Repairman turned recruiter
Beyond repairs, Epting has become one of the Department of Biological and Agricultural Engineering’s most passionate ambassadors. He leads tours for prospective students, pointing out how biological and agricultural engineering blends classroom learning with hands-on experience.
He proudly notes how 35% of students today are women, a number that has grown drastically since he started.
Former students now working at companies like John Deere still reach out, sending photos of new homes, job promotions and milestones, often with “thank you” for being part of their journey.
“Seeing them succeed, knowing I had a small part in that, that’s what keeps me going,” he said.
Shoes that can’t be filled
In his four decades, Epting has seen technologies change and colleagues come and go. But he stays, not because he has to, but because he chooses to.
His can-do mindset has earned him some of the highest honors in the College of Agriculture and Life Sciences. He received the department’s Staff Excellence Award in 2016, the Dean’s Outstanding Achievement Award in 2018, and the Vice Chancellor’s Award in Excellence for Technical and Programmatic Staff in 2019.
Each award came without much fanfare.
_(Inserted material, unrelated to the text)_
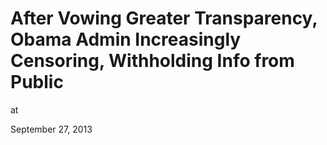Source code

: # After Vowing Greater Transparency, Obama Admin Increasingly Censoring, Withholding Info from Public







at

September 27, 2013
He just kept working.
When the time comes to write the job description to replace him, it will be next to impossible, because the most important things Epting does are the ones no one asks him to do – the small fixes, the unseen care, the pride in a place he helped build and maintain.
And that will be his legacy. Not just the repairs or the equipment he built, but the mindset he brought to all of it: if you care enough to try, and if you are willing to show up and figure things out even when you don’t know the answer, you can solve just about anything.